Southbrook Vineyards at the Forefront of Sustainable Wineries – LEED® Gold Certified

By: Adriana Rezai-Stevens

The wine industry and the natural environment are closely connected, making sustainable winegrowing ecologically important. The Niagara Peninsula houses multiple wineries that make up a fraction of the total 17,102 acres of winery property in Ontario. Southbrook Vineyards is Canada’s first biodynamic winery, and is a great exemplar for sustainable agriculture in Ontario. This was the first winery building to achieve LEED® (Leadership in Energy and Environmental Design) Gold Certification by the Canada Green Building Council in 2008. This rating scheme sets the global standard and encourages the adoption of green building systems. 

Biodynamic agriculture treats soil fertility, plant growth, and livestock care as ecologically interrelated where spiritual values are upheld. It stems from organic farming, however differs as it is a closed system where outside resources are not used and the farm is considered to be a single living entity.

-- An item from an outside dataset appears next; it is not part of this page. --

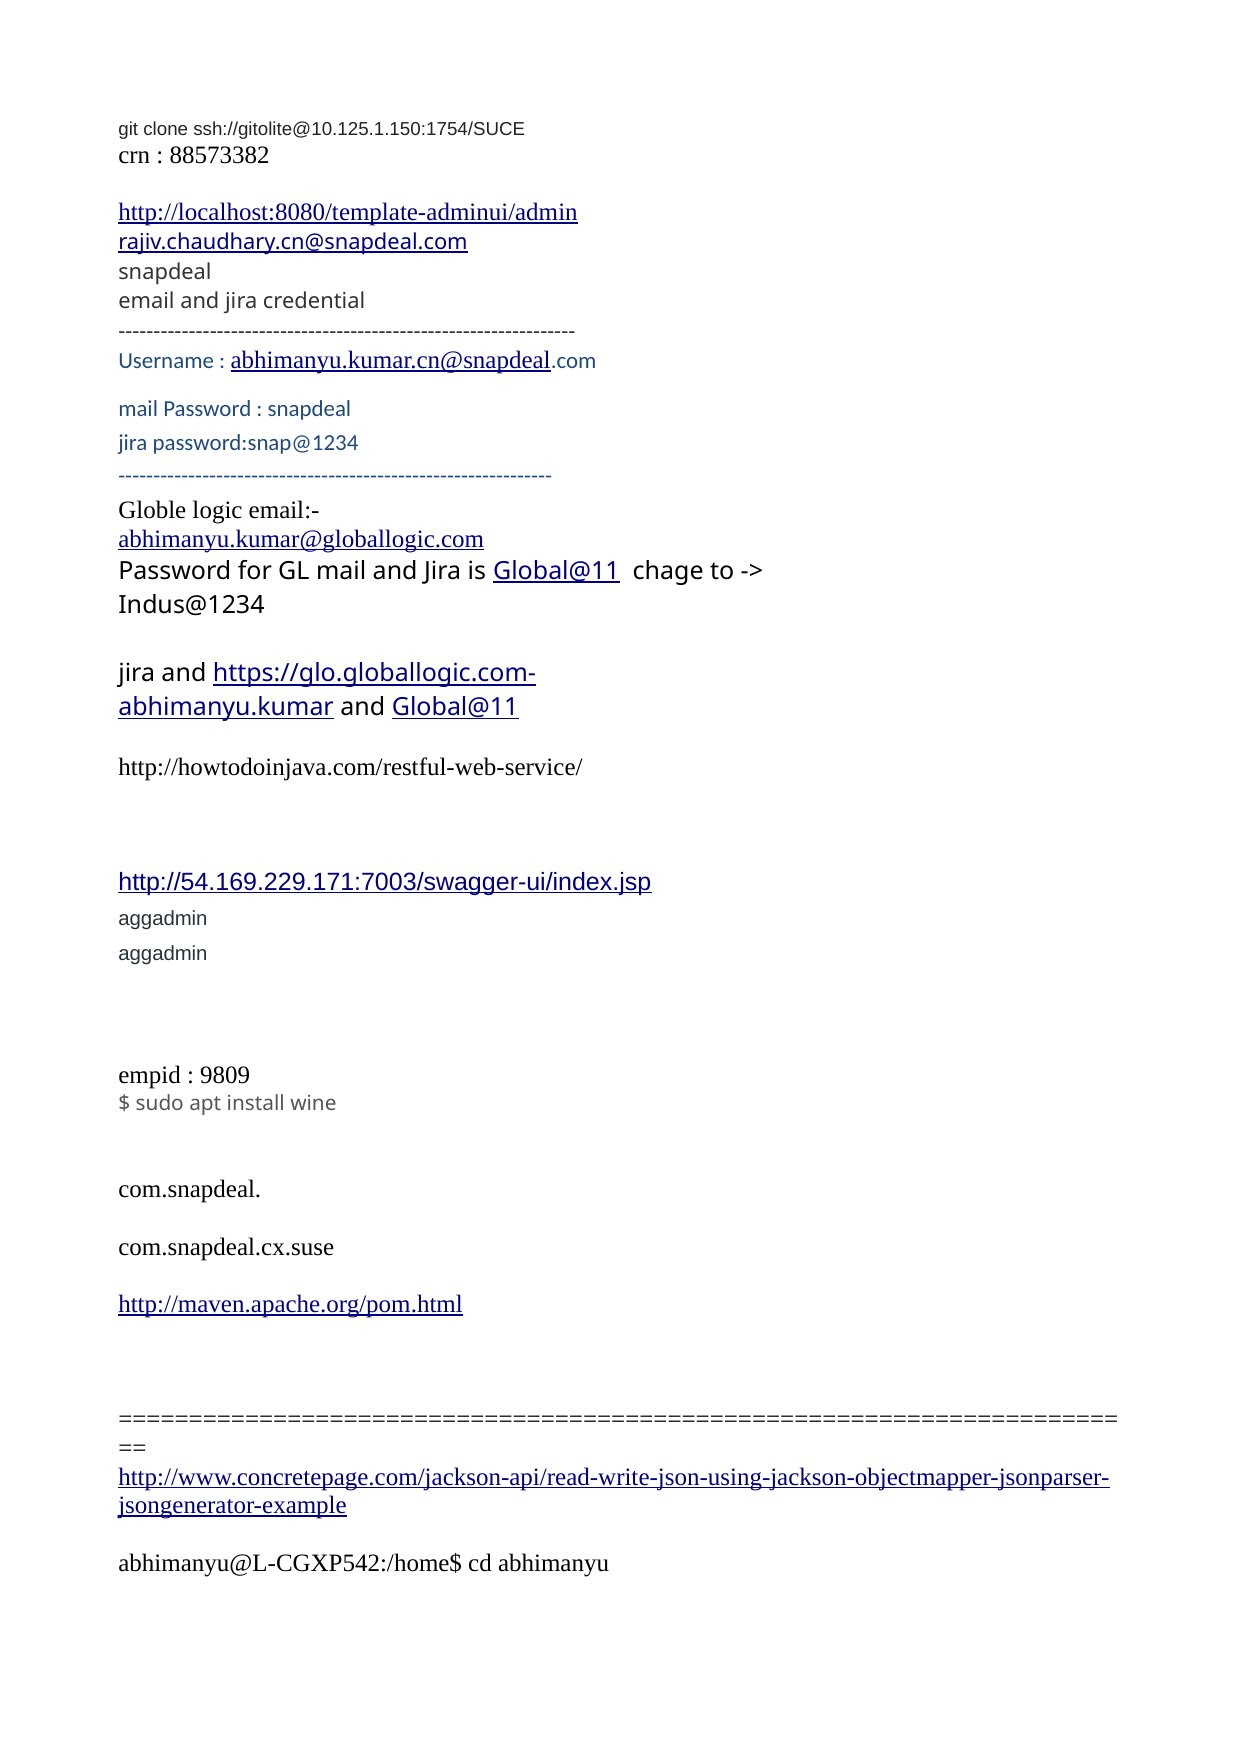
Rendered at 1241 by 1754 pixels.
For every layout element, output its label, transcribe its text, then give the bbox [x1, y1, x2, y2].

It has been labelled a pseudoscience by some; however, the practices have been scientifically proven to enhance soil integrity, and the health of plants, animals, and insects within and surrounding the system.

At Southbrook, manures from livestock within the farm combined with composts are used to fertilize the soil in place of traditional pesticides that use harsh chemicals. This is great for preserving soil and plant health. This method limits water use, energy use, and eliminates bioengineering and genetic modification of crops. Since less water is used, this limits runoff into nearby waterways. Due to the removal of chemical fertilizers, any residual water that makes its way back into the water system will be free of toxic materials and safe for fish, insects and other animals to consume or come in contact with.

Becoming LEED® certified means that Southbrook is at the forefront of green energy initiatives for Ontario wineries. This has set a new standard for sustainable winemaking, and this kind of leadership should in turn push other wineries to follow suit.

Southbrook is able to minimize energy use by including roof overhangs to shade the building and insulated walls featuring double-glazed windows to control temperature transfer. The floor-to-ceiling windows allow for 95% of natural light to be used in all work areas, minimizing the need for electric lighting, while the lights outdoors shine downwards to reduce light pollution. The building consists of white reflective PVC roof that keeps the building cool and minimizes the “heat island effect“. This is all built using mostly local, recycled materials. Being a closed system, Southbrook uses their wetland to treat waste water on site and use that to water the surrounding soil, instead of contributing waste water to the Town`s sewage line. Click here to view their “Green Map“ and learn more.

When thinking about sustainability and land management, one may not consider wineries to be particularly important. Southbrook and other wineries implementing sustainable initiatives have demonstrated how decisions made on a daily basis ranging from taking public transit to purchasing a particular brand of wine can have a positive impact on the planet.